Why don't all these languages fold down to the same FPU add and hence produce the same output (on the same hardware)?

Are you telling me they implement their own version of the IEEE float standard? Surely that way madness lies.

The difference is in how the result is converted to a string, not in how the result is produced.
The difference is between the length of their floating-point number (e.g. float vs double).
In some cases, string conversion is different, and the same calculation is going on, but the output is different.

In some cases, the internal representation isn't binary floating point at all, so the errors resulting from approximating an exact decimal with a binary float don't occur.

They're close enough for government work.
Solid proof that C# is better than JAVA. :D
The Common Lisp version is slightly misleading because computations are made by default with single-float types, whereas there is also short-float, double-float and long-float.
default for READ-DEFAULT-FLOAT-FORMAT is implementation dependent and can be changed by user.

In CL type float has subtypes single-float, double-float, short-float, and long-float. "Any two of them must be either disjoint types or the same type; if the same type, then any other types between them in the above ordering must also be the same type.

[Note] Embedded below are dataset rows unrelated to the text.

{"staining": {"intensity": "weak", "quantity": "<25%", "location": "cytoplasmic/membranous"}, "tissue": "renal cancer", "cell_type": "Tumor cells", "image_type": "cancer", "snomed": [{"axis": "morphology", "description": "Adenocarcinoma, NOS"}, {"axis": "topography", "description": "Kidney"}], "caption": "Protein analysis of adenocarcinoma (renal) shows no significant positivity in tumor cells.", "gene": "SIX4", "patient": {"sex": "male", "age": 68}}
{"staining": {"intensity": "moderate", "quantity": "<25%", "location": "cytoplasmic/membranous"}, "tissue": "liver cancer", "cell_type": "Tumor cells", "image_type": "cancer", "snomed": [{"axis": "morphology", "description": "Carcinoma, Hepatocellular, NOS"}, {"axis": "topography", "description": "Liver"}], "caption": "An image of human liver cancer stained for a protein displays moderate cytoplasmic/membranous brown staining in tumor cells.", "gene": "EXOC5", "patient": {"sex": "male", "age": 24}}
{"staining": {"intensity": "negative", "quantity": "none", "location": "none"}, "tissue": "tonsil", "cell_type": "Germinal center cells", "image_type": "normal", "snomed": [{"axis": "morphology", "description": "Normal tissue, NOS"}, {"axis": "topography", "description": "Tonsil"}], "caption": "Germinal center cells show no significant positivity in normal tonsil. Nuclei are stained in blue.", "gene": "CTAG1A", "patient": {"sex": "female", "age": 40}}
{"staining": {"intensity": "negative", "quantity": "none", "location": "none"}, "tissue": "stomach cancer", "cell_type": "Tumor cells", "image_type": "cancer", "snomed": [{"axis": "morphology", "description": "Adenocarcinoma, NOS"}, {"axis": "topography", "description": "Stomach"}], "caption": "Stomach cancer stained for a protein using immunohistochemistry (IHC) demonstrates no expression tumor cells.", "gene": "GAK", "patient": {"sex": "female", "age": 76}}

For example, if the type single-float and the type long-float are the same type, then the type double-float must be the same type also."

If there is only one float representation it has to be `(typep x 'single-float)` but if the internal representation is different (double-float for example) it can be all of the types. At least this is how I understand the spec.

http://clhs.lisp.se/Body/v_rd_def.htm#STread-default-float-f...

http://clhs.lisp.se/Body/t_float.htm#float

http://clhs.lisp.se/Body/t_short_.htm

Indeed. Note also that there are recommended minimum precisions and exponent sizes, which are followed in practice by CL implementations. That means that if double and long are the same type, the precision and size is at least the one recommended for long-float.